RPI axe could be ‘seismic’ for pension schemes
Pension consultancy Barnett Waddingham has warned that the potential axing of the RPI inflation measure by the government could have ‘seismic’ implications for pension schemes.
In Budget papers yesterday, the government confirmed it would go ahead with consultation on whether to align RPI with CPIH and when this would happen between 2025 and 2030.
The move has been mooted for some years. RPI has been seen as a dated measure of inflation for some time although many pension schemes still use it to calculate annual increases for pensions.
RPI is generally higher than CPIH so means higher pension increases for scheme pensioners.
However, as the axe for RPI moves a step closer BW has warned that if the Government goes ahead and aligns RPI with CPIH (CPI plus Housing Costs) it will cut the value of any RPI-linked assets held in pensions.
Typically CPIH is 1% lower than RPI so RPI-linked pension assets are worth more.
BW says the value of RPI-linked assets could fall “significantly” if they are aligned to CPIH rather than RPI.
This could happen under the Government’s plans if CPIH and RPI are aligned with each other meaning the RPI rate would be the same as CPIH.

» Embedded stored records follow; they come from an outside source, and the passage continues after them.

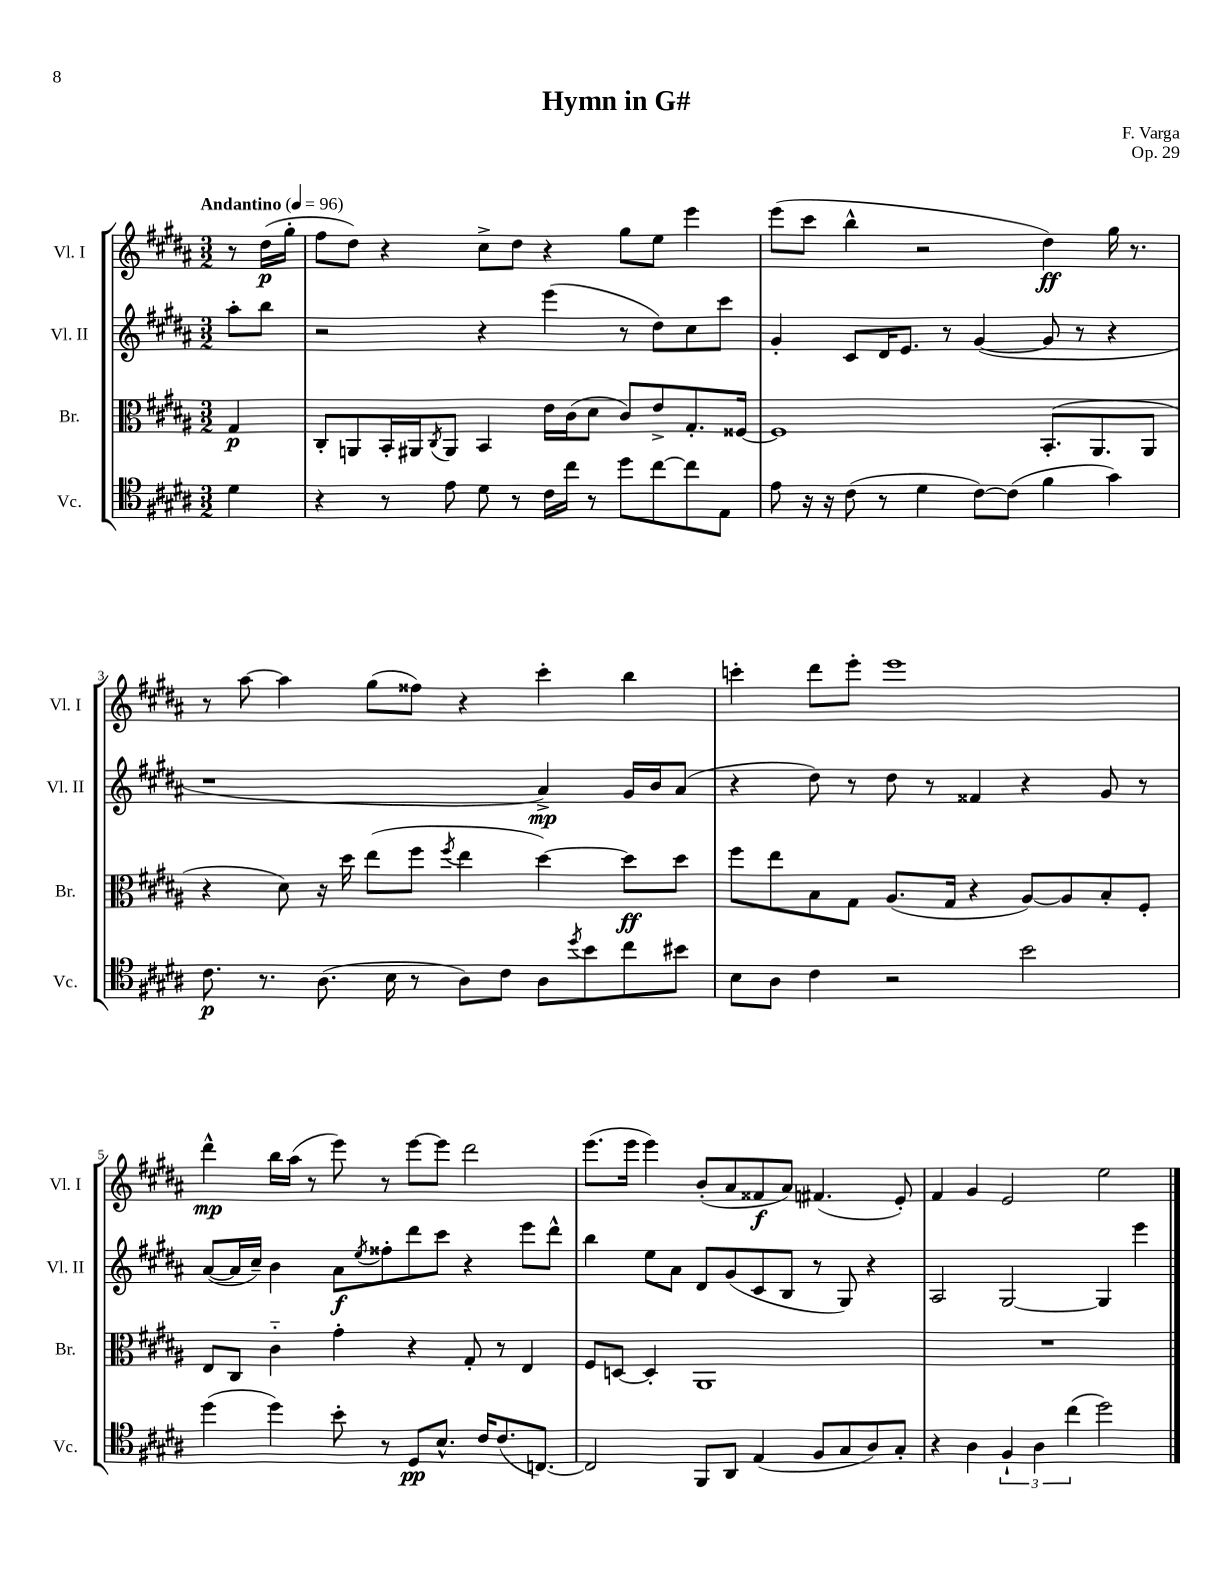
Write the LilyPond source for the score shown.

\header { title = "Hymn in G#" composer = "F. Varga" opus = "Op. 29" }
<<
\new StaffGroup <<
\new Staff = "s0" \with { instrumentName = "Vl. I" shortInstrumentName = "Vl. I" } {
    \clef treble \key b \major \numericTimeSignature \time 3/2 \partial 4 \tempo "Andantino" 4 = 96
    r8 dis''16\p( gis''16-. |
    fis''8 dis''8) r4 cis''8-> dis''8 r4 gis''8 e''8 e'''4 |
    e'''8( cis'''8 b''4-^ r2 dis''4\ff) gis''16 r8. |
    r8 ais''8~ ais''4 gis''8( fisis''8) r4 cis'''4-. b''4 |
    c'''4-. dis'''8 e'''8-. e'''1 |
    dis'''4-^\mp b''16 ais''16( r8 e'''8) r8 e'''8~ e'''8 dis'''2 |
    e'''8.( e'''16 e'''4) b'8-.( ais'8 fisis'8\f ais'8) fis'4.( e'8-.) |
    fis'4 gis'4 e'2 e''2 \bar "|." |
}
\new Staff = "s1" \with { instrumentName = "Vl. II" shortInstrumentName = "Vl. II" } {
    \clef treble \key b \major \numericTimeSignature \time 3/2 \partial 4
    ais''8-. b''8 |
    r2 r4 e'''4( r8 dis''8) cis''8 cis'''8 |
    gis'4-. cis'8 dis'16 e'8. r8 gis'4~( gis'8 r8 r4 |
    r1 ais'4->\mp) gis'16 b'16 ais'8( |
    r4 dis''8) r8 dis''8 r8 fisis'4 r4 gis'8 r8 |
    ais'8~( ais'16 cis''16--) b'4 ais'8\f \acciaccatura { e''8 } fisis''8-. dis'''8 cis'''8 r4 e'''8 dis'''8-^ |
    b''4 e''8 ais'8 dis'8 gis'8( cis'8 b8 r8 gis8) r4 |
    ais2 gis2~ gis4 e'''4 \bar "|." |
}
\new Staff = "s2" \with { instrumentName = "Br." shortInstrumentName = "Br." } {
    \clef alto \key b \major \numericTimeSignature \time 3/2 \partial 4
    gis4\p |
    cis8-. a,8 b,16-. ais,16 \acciaccatura { cis8 } ais,8 b,4 e'16 cis'16( dis'8 cis'8) e'8-> gis8.-. fisis16~ |
    fisis1 b,8.-.( ais,8. ais,8 |
    r4 dis'8) r16 dis''16 e''8( fis''8 \acciaccatura { fis''8 } e''4 dis''4~) dis''8\ff dis''8 |
    fis''8 e''8 b8 gis8 ais8.( gis16 r4 ais8~) ais8 b8-. fis8-. |
    e8 cis8 cis'4-_ gis'4-. r4 gis8-. r8 e4 |
    fis8 d8~ d4-. ais,1 |
    R1. \bar "|." |
}
\new Staff = "s3" \with { instrumentName = "Vc." shortInstrumentName = "Vc." } {
    \clef tenor \key b \major \numericTimeSignature \time 3/2 \partial 4
    dis'4 |
    r4 r8 e'8 dis'8 r8 cis'16 cis''16 r8 dis''8 cis''8~ cis''8 e8 |
    e'8 r16 r16 cis'8( r8 dis'4 cis'8~) cis'8( fis'4 gis'4) |
    cis'8.\p r8. ais8.( b16 r8 ais8) cis'8 ais8 \acciaccatura { dis''8 } b'8 cis''8 bis'8 |
    b8 ais8 cis'4 r2 b'2 |
    dis''4( dis''4) b'8-. r8 dis8\pp b8.-^ cis'16 cis'8.( c8.~) |
    c2 fis,8 ais,8 e4( fis8 gis8 ais8) gis8-. |
    r4 ais4 \tuplet 3/2 { fis4-! ais4 cis''4( } dis''2) \bar "|." |
}
>>
>>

BW also points out that many schemes use RPI-linked assets to hedge CPI-linked liabilities and as a consequence schemes with CPI-linked liabilities may see a significant reduction in their funding levels - possibly by 10% or more
The firm says that over recent years many pension schemes have been advised to hedge inflation risks and the worst hit schemes are likely to be those using RPI-linked assets to hedge CPI-linked liabilities.
Assuming a 1% yearly fall in the future inflation measure, Barnett Waddingham’s analysis suggests that these schemes could see a fall in their funding levels as high as 12%.
Ian Mills, principal and senior investment consultant at Barnett Waddingham, said: “This consultation may seem arcane and technical, but it could have seismic implications for all UK defined benefit pension schemes.
“The Government runs the risk of punishing those who have been prudent, with a well-funded and well-risk-managed scheme, whereas those that have left risks unmanaged could be rewarded.
“All trustees should analyse their own inflation risks, quantifying their CPI/RPI ratio to understand how exposed they are to this change.”
“This isn’t just about making sure the pension schemes are compensated – it’s about making sure the pensioners are.”